Jacobs School of Music welcomes another celebrated faculty member

With the Jacobs School of Music’s most recent appointment of Arthur Fagen, the school now has five conductors whom it says are among the best in the world.

Fagen was the former assistant conductor at the Frankfurt Opera in Germany and the Metropolitan Opera in New York and has an operatic repertoire of more than 70 works. Fagen began teaching this fall.

“With these recent appointments, the nucleus of our instrumental conducting program is in place,” said Gwyn Richards, dean of the music school, in a statement. “In combination with the new appointments of cellist Eric Kim and violinist Jorja Fleezanis, both of whom share an orchestral profile at the highest level, the orchestral program is now poised for unprecedented development.”

Fagen joins David Effron, department chair; Uriel Segal, principal guest conductor; Leonard Slatkin, music director of the Detroit Symphony Orchestra; and Cliff Colnot, conductor of the Civic Orchestra of Chicago, whose role at the music school has expanded to include more time in Bloomington, said Alain Barker, director of marketing and publicity at the music school.

“Their addition creates a level of confidence within the faculty, to know our students are well taken care of in the orchestra program,” said Tom Wieligman, executive administrator of instrumental ensembles at the music school. “They give us a new level of intensity when it comes to recruiting. Most schools aren’t able to offer students faculty like we can.”

In addition to hiring more faculty, the instrumental conducting program has also purposely decreased the number of its students.

This fall, the conducting department admitted two of the nearly 100 students who applied to the program, Effron said. With six students total, from undergraduate to doctoral, and five conductors, the student-teacher ratio is now nearly one-to-one.

“We are expanding our faculty with people who are very committed and who are experts in this field,” Effron said. “It’s much harder than it was one or two generations ago to get a job.
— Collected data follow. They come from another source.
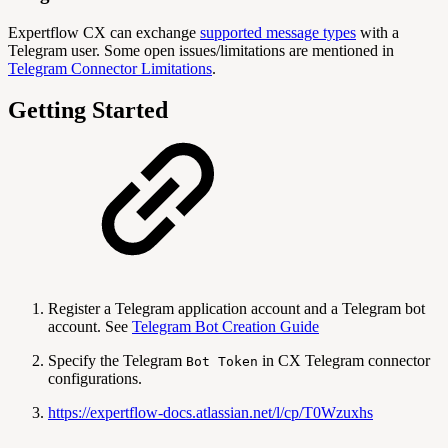
Expertflow CX can exchange
supported message types
with a
Telegram user. Some open issues/limitations are mentioned in
Telegram Connector Limitations
.
Getting Started
Register a Telegram application account and a Telegram bot
account. See
Telegram Bot Creation Guide
Specify the Telegram
in CX Telegram connector
Bot Token
configurations.
https://expertflow-docs.atlassian.net/l/cp/T0Wzuxhs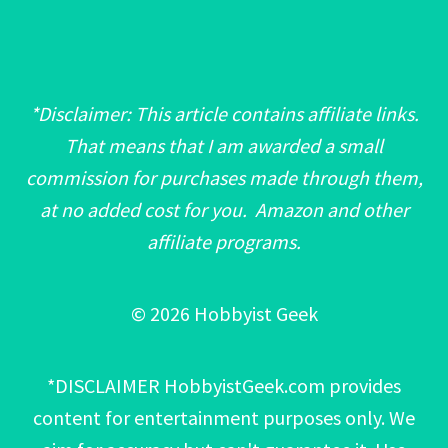
*Disclaimer: This article contains affiliate links.
That means that I am awarded a small
commission for purchases made through them,
at no added cost for you. Amazon and other
affiliate programs.
© 2026 Hobbyist Geek
*DISCLAIMER HobbyistGeek.com provides
content for entertainment purposes only. We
We think the smaller the group, the more attention each student gets, thereby preparing them even better for the profession.”

Effron said he believes the conducting program also helps students prepare for real-world experiences by bringing in guests from professional orchestras, working with students on resumes and teaching students the important of networking – and the students agree.

“We’re excited to have more variety and to get different perspectives from our teachers,” said Andres Moran, a doctoral conducting student. “In the music world, you can’t make too many contacts, have too many opinions or too many people trying to help you along the way.”

But conducting students aren’t the only ones benefiting from the conductors’ presence.

“A student comes here to study an instrument and comes for a specific teacher who offers them what they want,” Wieligman said. “Of course they are excited to study privately with their teacher, but now with five conductors, students are equally excited to go to orchestra every day and see what the profession can bring to them.”